Exercise requirements:
Copy out each line below in which the string "want" appears.

:: Data shown

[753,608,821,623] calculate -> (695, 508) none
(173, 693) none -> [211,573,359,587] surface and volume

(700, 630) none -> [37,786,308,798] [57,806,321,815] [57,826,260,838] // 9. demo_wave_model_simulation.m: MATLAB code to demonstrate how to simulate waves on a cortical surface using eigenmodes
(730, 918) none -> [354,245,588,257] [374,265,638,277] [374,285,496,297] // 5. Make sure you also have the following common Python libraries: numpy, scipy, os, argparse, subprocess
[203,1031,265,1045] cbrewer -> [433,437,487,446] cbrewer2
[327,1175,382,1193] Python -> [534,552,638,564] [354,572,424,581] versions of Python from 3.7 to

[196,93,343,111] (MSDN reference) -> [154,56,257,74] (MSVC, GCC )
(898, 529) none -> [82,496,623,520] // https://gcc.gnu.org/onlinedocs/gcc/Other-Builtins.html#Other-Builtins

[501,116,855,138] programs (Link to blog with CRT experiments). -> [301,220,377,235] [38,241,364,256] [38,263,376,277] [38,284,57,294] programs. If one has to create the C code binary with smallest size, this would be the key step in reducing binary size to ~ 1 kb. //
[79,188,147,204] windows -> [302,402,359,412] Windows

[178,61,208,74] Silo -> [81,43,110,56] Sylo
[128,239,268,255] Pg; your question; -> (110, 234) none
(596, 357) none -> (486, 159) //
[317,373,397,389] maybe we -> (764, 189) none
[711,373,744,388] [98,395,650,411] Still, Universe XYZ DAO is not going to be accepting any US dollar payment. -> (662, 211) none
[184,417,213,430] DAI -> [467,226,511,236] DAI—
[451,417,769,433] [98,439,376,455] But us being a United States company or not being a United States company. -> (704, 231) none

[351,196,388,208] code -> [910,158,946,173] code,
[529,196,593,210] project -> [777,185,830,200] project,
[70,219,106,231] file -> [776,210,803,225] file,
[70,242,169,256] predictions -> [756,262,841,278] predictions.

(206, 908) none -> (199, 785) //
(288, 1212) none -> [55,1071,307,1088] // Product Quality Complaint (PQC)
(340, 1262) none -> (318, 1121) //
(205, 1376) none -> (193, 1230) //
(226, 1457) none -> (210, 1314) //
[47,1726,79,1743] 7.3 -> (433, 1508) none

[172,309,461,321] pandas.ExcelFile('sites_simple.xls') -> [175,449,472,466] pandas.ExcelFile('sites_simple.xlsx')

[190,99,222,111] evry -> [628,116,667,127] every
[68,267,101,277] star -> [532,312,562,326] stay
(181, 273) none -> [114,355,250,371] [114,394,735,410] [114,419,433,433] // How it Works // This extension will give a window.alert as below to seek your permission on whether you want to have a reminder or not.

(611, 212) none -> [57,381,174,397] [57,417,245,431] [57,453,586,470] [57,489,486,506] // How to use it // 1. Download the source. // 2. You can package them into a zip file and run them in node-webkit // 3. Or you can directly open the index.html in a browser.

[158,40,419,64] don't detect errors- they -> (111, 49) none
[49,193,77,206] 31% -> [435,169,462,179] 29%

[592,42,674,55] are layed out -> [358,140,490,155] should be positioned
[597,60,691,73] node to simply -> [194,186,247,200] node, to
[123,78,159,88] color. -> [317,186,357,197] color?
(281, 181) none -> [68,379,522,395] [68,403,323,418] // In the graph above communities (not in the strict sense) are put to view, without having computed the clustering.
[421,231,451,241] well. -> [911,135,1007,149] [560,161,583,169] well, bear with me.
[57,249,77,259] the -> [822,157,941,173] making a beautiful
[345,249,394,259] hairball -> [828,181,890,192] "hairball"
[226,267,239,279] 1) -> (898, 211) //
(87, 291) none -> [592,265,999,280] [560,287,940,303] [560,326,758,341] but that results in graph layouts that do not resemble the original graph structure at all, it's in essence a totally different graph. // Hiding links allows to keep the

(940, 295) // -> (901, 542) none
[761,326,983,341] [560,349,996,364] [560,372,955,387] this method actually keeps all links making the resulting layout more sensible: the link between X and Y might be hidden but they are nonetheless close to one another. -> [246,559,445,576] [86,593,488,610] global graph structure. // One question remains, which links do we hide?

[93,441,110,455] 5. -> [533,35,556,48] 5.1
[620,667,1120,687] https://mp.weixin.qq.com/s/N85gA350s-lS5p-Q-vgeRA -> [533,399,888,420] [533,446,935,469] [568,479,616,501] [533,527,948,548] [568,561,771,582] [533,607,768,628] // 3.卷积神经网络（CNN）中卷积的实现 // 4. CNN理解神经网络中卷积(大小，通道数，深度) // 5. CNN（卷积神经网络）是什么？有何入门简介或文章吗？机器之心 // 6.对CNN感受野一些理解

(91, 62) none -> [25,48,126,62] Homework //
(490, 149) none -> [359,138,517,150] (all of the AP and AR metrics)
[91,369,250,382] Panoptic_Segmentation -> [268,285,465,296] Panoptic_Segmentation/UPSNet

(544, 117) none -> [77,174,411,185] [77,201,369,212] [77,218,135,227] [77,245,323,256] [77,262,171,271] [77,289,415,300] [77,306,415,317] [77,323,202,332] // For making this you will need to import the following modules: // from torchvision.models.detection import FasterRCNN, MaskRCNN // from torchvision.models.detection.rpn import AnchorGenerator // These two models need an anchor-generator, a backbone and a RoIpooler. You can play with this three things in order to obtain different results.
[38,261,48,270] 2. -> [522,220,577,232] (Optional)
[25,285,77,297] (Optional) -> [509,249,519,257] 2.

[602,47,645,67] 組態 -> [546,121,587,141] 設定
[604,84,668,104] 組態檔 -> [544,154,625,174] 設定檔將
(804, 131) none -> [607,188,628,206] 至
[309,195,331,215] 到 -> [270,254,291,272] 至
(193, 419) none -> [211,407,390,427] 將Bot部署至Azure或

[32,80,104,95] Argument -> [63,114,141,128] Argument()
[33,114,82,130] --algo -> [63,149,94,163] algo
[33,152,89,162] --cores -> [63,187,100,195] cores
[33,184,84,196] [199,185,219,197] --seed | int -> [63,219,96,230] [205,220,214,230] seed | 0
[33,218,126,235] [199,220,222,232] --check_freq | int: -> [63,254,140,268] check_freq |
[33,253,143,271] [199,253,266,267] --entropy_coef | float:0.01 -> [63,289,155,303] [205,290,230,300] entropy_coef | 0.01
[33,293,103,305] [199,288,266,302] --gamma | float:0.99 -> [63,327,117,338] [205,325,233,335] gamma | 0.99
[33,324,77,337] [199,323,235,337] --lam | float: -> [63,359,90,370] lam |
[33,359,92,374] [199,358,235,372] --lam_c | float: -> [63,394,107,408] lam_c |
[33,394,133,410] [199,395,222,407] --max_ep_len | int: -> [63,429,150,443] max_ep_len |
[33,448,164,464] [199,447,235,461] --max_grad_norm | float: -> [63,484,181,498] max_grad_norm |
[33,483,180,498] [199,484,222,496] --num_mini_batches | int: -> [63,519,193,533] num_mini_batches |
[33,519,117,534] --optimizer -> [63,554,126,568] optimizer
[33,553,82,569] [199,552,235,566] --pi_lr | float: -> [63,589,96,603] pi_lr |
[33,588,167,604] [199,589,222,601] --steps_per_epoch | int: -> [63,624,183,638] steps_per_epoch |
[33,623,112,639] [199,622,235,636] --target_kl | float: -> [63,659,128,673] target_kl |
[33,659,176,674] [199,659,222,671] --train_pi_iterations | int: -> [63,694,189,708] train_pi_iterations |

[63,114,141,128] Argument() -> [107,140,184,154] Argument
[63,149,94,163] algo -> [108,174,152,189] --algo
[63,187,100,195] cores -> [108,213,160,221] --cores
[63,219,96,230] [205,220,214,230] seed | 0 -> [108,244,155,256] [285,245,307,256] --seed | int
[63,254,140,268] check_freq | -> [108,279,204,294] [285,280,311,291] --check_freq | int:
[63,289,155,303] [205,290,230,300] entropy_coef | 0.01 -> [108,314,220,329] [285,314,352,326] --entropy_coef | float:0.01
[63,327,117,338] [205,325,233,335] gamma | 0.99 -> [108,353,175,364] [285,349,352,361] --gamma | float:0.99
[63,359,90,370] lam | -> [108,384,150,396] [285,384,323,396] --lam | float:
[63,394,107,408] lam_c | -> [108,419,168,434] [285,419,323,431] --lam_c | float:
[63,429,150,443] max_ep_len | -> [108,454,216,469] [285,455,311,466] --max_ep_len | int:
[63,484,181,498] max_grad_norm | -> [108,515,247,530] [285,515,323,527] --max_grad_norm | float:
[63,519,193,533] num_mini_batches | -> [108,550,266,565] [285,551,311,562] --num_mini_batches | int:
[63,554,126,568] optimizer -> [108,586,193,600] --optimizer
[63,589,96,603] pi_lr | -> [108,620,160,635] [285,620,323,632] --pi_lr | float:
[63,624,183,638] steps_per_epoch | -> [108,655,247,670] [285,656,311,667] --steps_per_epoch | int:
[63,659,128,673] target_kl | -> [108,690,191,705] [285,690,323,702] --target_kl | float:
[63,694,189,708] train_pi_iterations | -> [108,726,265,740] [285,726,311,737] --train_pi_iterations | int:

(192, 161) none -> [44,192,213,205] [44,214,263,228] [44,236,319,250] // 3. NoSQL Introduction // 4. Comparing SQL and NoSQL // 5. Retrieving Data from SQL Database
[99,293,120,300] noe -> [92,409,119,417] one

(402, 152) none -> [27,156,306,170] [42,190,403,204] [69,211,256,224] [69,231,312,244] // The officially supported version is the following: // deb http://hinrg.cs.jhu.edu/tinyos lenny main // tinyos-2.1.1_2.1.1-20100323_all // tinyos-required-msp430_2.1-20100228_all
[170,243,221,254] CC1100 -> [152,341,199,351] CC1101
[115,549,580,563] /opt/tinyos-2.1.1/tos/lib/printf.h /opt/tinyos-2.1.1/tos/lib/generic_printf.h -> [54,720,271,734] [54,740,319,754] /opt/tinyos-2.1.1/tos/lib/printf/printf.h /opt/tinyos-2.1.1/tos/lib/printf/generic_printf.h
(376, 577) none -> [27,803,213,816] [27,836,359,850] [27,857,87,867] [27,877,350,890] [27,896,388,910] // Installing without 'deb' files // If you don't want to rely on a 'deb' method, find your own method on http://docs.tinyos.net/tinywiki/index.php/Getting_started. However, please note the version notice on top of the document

::::

Solution below:
(181, 273) none -> [114,355,250,371] [114,394,735,410] [114,419,433,433] // How it Works // This extension will give a window.alert as below to seek your permission on whether you want to have a reminder or not.
(376, 577) none -> [27,803,213,816] [27,836,359,850] [27,857,87,867] [27,877,350,890] [27,896,388,910] // Installing without 'deb' files // If you don't want to rely on a 'deb' method, find your own method on http://docs.tinyos.net/tinywiki/index.php/Getting_started. However, please note the version notice on top of the document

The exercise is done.